That’s the stern warning by the Climate Institute as new studies show that southern parts of Australia are already becoming hotter and dryer.
“We have brought together the most recent research undertaken by various bodies and scientists about factors influencing the bushfire season in Australia,” said Climate Institute CEO John Connor.
“It is showing that bushfire risk is increasing in bushfire-prone parts of Australia – generally, the south-east and south-west – and that climate change caused by human activity is a significant factor in the environmental changes that are creating these conditions,” he added.
Connor said the economic cost of bushfire and other natural disasters related to climate change is expected to soar from $6 billion per year in 2012 to over $23 billion per year in 2050.
“Add in the effects of climate change and it becomes truly alarming,” he said.
Connor cited the studies by the Commonwealth Scientific and Industrial Research Organisation (CSIRO) and the Bureau of Meteorology (BOM) which found a significant increase in the occurrence and severity of bushfire weather in over 42 percent of the parts of southern Australia measured since 1973.

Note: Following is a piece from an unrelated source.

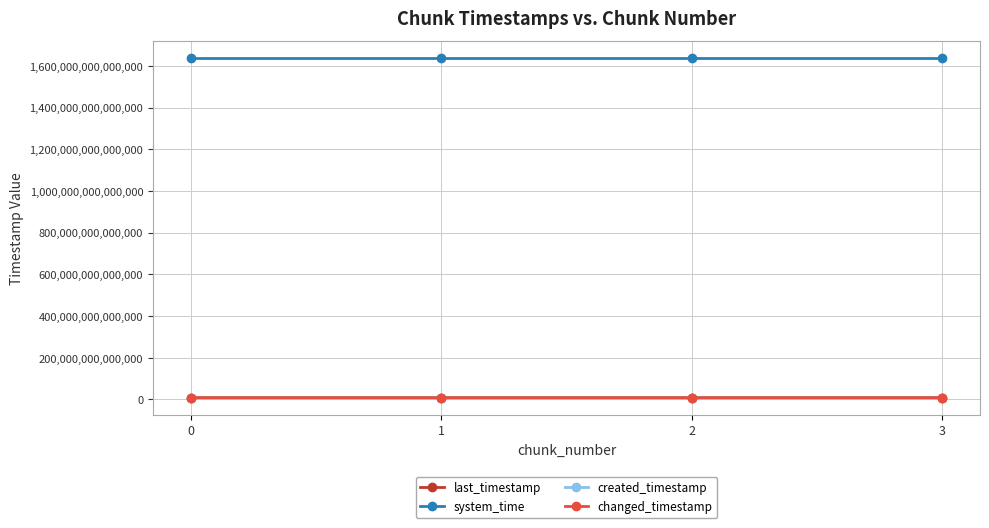

What is the value of the changed_timestamp point at the 4th from the left?

8203603234586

Based on the studies, Connor said, the number of fire days considered above “very high” is expected to rise by 120 percent in Tasmania. In Western Australia, the number of annual severe fire danger weather days would double by 2090.

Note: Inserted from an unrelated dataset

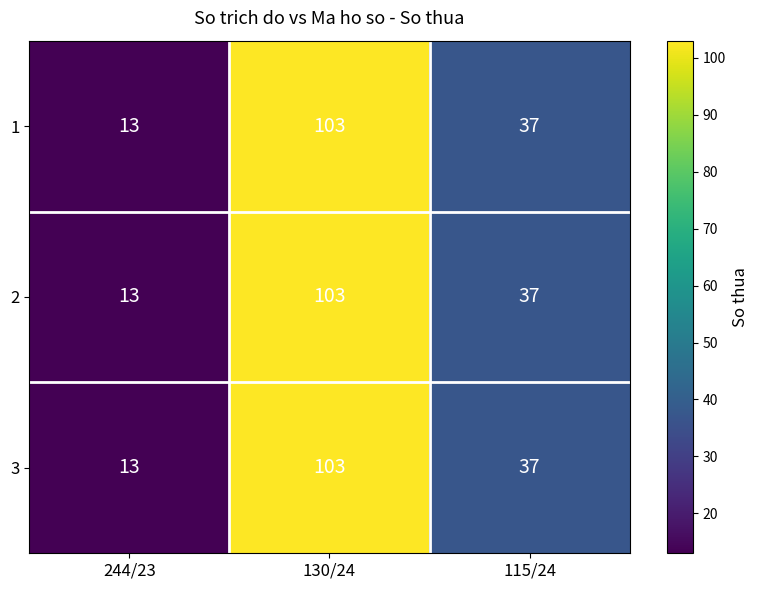

Reading left to right, transcribe all the data shown in this chart.

1: 244/23=13	130/24=103	115/24=37
2: 244/23=13	130/24=103	115/24=37
3: 244/23=13	130/24=103	115/24=37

Victoria may also suffer a ‘Black Saturday’ level bushfire once every three years if the world fails to curb climate change, Connor warned.
“Findings by researchers in each of the southern states are all showing that fire weather officially categorized as ‘very high’, ‘extreme’ and ‘catastrophic’ is on the increase and will become more and more frequent as we move into the future,” he said.
Connor also pointed out that the Met Office and the University of East Anglia’s Climatic Research Unit in the U.K. had declared 2015 as the hottest year on record.
Australia’s Bureau of Meteorology and CSIRO also reported that eight out of the 10 hottest years in the country have taken place since 2002, with 2013 being the hottest and 2015 the fifth hottest.
Expect longer and more severe bushfire seasons due to climate change caused by carbon and other greenhouse gas pollution.